48 neue Stolpersteine für NS-Opfer in Frankfurt

48 neue Stolpersteine für NS-Opfer in Frankfurt

Am Samstag, 1. Juli, und Sonntag, 2. Juli, werden in Frankfurt an 13 verschiedenen Adressen 48 neue Stolpersteine zum Gedenken an im Nationalsozialismus verfolgte Menschen feierlich enthüllt. Die Gedenksteine werden zuvor in den Gehweg, meist vor dem letzten frei gewählten Wohnort der Opfer eingelassen.

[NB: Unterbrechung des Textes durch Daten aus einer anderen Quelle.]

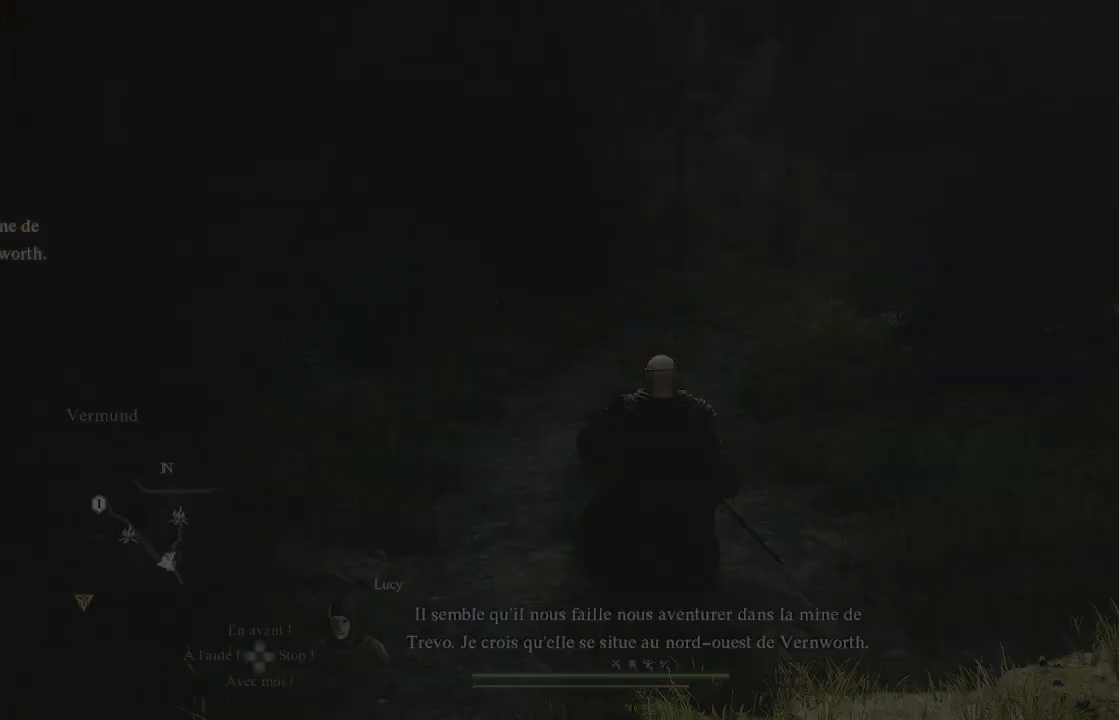
{"buttons": [], "left_stick": "up-left", "right_stick": "center", "events": [[233, "L3", "down"], [233, "left_stick", "up-left"], [417, "L3", "up"], [500, "right_stick", "center"]]}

Organisiert werden die Verlegungen von der Initiative Stolpersteine Frankfurt am Main. Die Finanzierung der Steine erfolgt durch Spenden von über 40 Privatpersonen aus Frankfurt. Alle interessierten Bürgerinnen und Bürger sind herzlich zu den Stolperstein-Enthüllungen eingeladen. An den Zeremonien nehmen auch zahlreiche Nachkommen der Opfer teil, die aus Argentinien, Kanada, den USA und England anreisen. Die Zeremonien werden musikalisch begleitet.

Premiere in Schwanheim

Die Serie der Stolperstein-Enthüllungen beginnt am Samstag um 13 Uhr mit vier Stolpersteinen für die Familie Simon in der Silcherstraße 2 in Schwanheim. Es handelt sich dabei um die ersten Stolpersteine in diesem Stadtteil überhaupt. Erinnert wird an das Zahnarzt-Ehepaar Dr. Johanna und Dr. Georg Simon, die infolge der antijüdischen Verfolgung und Boykotte der Nationalsozialisten gezwungen wurden, ihre Zahnarzt-Tätigkeit in Schwanheim und Sossenheim aufzugeben und mit ihren beiden Kindern nach Argentinien zu fliehen. An der Enthüllung der Steine nehmen Nachkommen der Familie, die teils extra aus Argentinien anreisen, teil. Schwanheim ist damit der 34. Frankfurter Stadtteil, in dem Stolpersteine verlegt wurden.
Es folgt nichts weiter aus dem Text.